Nine years ago this week, Ellie was killed in a poorly designed portable crib with a changing table attachment. Our thoughts are with her family as they remember their sweet baby.
Ellie and her family had just arrived that day at her Grandma’s for their holiday visit and her grandmother had bought the portable crib new and set it up in anticipation of her arrival. But when she stood up after her nap, the changing table attachment collapsed down on her neck, causing her to suffocate.
Since her death, Ellie’s mother and family have been tireless advocates for child product safety.
As families travel and celebrate this holiday season, keep in mind these safety tips:
- Check products for recalls, stay informed by signing up for alerts at Kids In Danger, and report all unsafe children’s products and related injuries to CPSC.

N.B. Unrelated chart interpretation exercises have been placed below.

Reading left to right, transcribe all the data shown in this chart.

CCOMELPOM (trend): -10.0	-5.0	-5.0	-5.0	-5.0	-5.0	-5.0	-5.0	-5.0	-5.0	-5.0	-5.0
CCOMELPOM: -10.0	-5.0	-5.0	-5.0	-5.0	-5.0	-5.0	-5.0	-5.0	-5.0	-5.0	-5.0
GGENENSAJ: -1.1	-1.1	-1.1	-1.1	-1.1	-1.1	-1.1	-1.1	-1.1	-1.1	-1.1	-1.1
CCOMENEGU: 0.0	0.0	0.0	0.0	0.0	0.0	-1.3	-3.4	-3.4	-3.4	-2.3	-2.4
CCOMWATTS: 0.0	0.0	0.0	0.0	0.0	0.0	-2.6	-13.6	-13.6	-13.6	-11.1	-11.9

- Car seats: Always use an appropriate infant or booster car seat when traveling – in your car, grandma’s car or a rental or taxi. Check www.nhtsa.gov to make sure the seat hasn’t been recalled. If they give you a recalled seat at the rental agency, request a new one. Review these car seat safety tips from the American Academy of Pediatrics.

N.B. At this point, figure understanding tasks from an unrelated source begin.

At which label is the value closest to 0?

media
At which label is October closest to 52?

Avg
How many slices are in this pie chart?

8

- Make sure your baby has a safe place to sleep. Bring along a safe bassinet or portable crib. The old crib from the attic will not be safe for your child. Check all cribs for recalls and loose or missing hardware or slats. Review KID’s Safe Sleep Tips for guidelines on creating safe sleep environments.

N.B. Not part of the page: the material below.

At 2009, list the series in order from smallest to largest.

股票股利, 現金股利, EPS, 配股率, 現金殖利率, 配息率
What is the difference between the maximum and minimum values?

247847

- Check borrowed high chairs, strollers and other children’s products for recalls. High chairs and strollers should have harnesses to keep your baby from falling out.
- Use KID’s flyer (pdf) filled with children’s product safety shopping tips to make informed buying decisions this holiday season.
- CPSC has issued a colorful poster made for display to remind parents of toy safety for the holidays and the Illinois Attorney General’s office offers a Safe Shopping Guide.
- With all the hectic unwrapping and strewing about of toys, keep an eye out to make sure younger children don’t get hold of inappropriate toys that might have small parts or magnets that can be dangerous. Talk to older children about keeping their toys out of reach of their younger relatives.